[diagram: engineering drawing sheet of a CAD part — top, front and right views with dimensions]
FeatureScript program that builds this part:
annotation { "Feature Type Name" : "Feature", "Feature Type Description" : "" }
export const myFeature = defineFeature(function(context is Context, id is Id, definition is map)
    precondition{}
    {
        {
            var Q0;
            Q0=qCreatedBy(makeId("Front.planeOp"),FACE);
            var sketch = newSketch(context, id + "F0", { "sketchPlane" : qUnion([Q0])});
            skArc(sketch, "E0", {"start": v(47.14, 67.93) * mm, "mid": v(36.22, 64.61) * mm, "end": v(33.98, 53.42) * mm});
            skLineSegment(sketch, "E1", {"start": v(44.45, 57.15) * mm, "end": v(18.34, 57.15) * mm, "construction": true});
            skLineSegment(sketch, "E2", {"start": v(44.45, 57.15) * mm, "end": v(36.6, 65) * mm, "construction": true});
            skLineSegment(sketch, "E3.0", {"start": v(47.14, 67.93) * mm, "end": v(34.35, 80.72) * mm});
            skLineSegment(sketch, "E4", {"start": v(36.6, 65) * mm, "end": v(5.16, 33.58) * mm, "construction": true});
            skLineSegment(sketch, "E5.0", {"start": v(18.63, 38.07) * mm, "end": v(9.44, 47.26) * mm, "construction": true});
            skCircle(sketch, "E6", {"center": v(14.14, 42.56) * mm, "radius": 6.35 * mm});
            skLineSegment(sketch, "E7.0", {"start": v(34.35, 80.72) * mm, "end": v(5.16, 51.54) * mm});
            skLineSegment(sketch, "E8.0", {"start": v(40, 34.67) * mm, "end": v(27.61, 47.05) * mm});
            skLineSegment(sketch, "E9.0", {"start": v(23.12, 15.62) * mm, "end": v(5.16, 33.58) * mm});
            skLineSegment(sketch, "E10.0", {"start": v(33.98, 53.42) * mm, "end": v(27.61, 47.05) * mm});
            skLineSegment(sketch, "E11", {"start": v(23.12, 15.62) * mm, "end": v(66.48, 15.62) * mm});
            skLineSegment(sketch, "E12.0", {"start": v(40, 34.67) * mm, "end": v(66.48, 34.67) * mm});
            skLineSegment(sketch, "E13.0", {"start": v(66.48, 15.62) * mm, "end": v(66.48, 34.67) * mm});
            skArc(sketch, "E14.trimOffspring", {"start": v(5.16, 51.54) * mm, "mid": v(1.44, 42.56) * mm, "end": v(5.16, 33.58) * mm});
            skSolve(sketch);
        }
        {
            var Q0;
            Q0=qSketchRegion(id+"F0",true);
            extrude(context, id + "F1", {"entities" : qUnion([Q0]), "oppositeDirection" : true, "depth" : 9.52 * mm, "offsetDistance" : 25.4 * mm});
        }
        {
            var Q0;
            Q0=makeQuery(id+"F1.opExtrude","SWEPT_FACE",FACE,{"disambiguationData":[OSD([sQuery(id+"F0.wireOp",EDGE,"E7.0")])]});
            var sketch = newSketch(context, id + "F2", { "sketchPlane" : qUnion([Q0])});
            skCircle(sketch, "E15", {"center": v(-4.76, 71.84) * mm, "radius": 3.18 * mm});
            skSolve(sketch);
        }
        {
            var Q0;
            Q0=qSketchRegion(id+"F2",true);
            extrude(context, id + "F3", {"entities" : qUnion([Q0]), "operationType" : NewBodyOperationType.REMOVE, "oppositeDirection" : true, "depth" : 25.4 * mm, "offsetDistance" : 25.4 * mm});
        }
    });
+ + + + +
Requirements: Lay out every line of the records above as a numbered list, omitting any blank lines.

Finished exercise:
1. [diagram: engineering drawing sheet of a CAD part — top, front and right views with dimensions]
2. FeatureScript program that builds this part:
3. annotation { "Feature Type Name" : "Feature", "Feature Type Description" : "" }
4. export const myFeature = defineFeature(function(context is Context, id is Id, definition is map)
5.     precondition{}
6.     {
7.         {
8.             var Q0;
9.             Q0=qCreatedBy(makeId("Front.planeOp"),FACE);
10.             var sketch = newSketch(context, id + "F0", { "sketchPlane" : qUnion([Q0])});
11.             skArc(sketch, "E0", {"start": v(47.14, 67.93) * mm, "mid": v(36.22, 64.61) * mm, "end": v(33.98, 53.42) * mm});
12.             skLineSegment(sketch, "E1", {"start": v(44.45, 57.15) * mm, "end": v(18.34, 57.15) * mm, "construction": true});
13.             skLineSegment(sketch, "E2", {"start": v(44.45, 57.15) * mm, "end": v(36.6, 65) * mm, "construction": true});
14.             skLineSegment(sketch, "E3.0", {"start": v(47.14, 67.93) * mm, "end": v(34.35, 80.72) * mm});
15.             skLineSegment(sketch, "E4", {"start": v(36.6, 65) * mm, "end": v(5.16, 33.58) * mm, "construction": true});
16.             skLineSegment(sketch, "E5.0", {"start": v(18.63, 38.07) * mm, "end": v(9.44, 47.26) * mm, "construction": true});
17.             skCircle(sketch, "E6", {"center": v(14.14, 42.56) * mm, "radius": 6.35 * mm});
18.             skLineSegment(sketch, "E7.0", {"start": v(34.35, 80.72) * mm, "end": v(5.16, 51.54) * mm});
19.             skLineSegment(sketch, "E8.0", {"start": v(40, 34.67) * mm, "end": v(27.61, 47.05) * mm});
20.             skLineSegment(sketch, "E9.0", {"start": v(23.12, 15.62) * mm, "end": v(5.16, 33.58) * mm});
21.             skLineSegment(sketch, "E10.0", {"start": v(33.98, 53.42) * mm, "end": v(27.61, 47.05) * mm});
22.             skLineSegment(sketch, "E11", {"start": v(23.12, 15.62) * mm, "end": v(66.48, 15.62) * mm});
23.             skLineSegment(sketch, "E12.0", {"start": v(40, 34.67) * mm, "end": v(66.48, 34.67) * mm});
24.             skLineSegment(sketch, "E13.0", {"start": v(66.48, 15.62) * mm, "end": v(66.48, 34.67) * mm});
25.             skArc(sketch, "E14.trimOffspring", {"start": v(5.16, 51.54) * mm, "mid": v(1.44, 42.56) * mm, "end": v(5.16, 33.58) * mm});
26.             skSolve(sketch);
27.         }
28.         {
29.             var Q0;
30.             Q0=qSketchRegion(id+"F0",true);
31.             extrude(context, id + "F1", {"entities" : qUnion([Q0]), "oppositeDirection" : true, "depth" : 9.52 * mm, "offsetDistance" : 25.4 * mm});
32.         }
33.         {
34.             var Q0;
35.             Q0=makeQuery(id+"F1.opExtrude","SWEPT_FACE",FACE,{"disambiguationData":[OSD([sQuery(id+"F0.wireOp",EDGE,"E7.0")])]});
36.             var sketch = newSketch(context, id + "F2", { "sketchPlane" : qUnion([Q0])});
37.             skCircle(sketch, "E15", {"center": v(-4.76, 71.84) * mm, "radius": 3.18 * mm});
38.             skSolve(sketch);
39.         }
40.         {
41.             var Q0;
42.             Q0=qSketchRegion(id+"F2",true);
43.             extrude(context, id + "F3", {"entities" : qUnion([Q0]), "operationType" : NewBodyOperationType.REMOVE, "oppositeDirection" : true, "depth" : 25.4 * mm, "offsetDistance" : 25.4 * mm});
44.         }
45.     });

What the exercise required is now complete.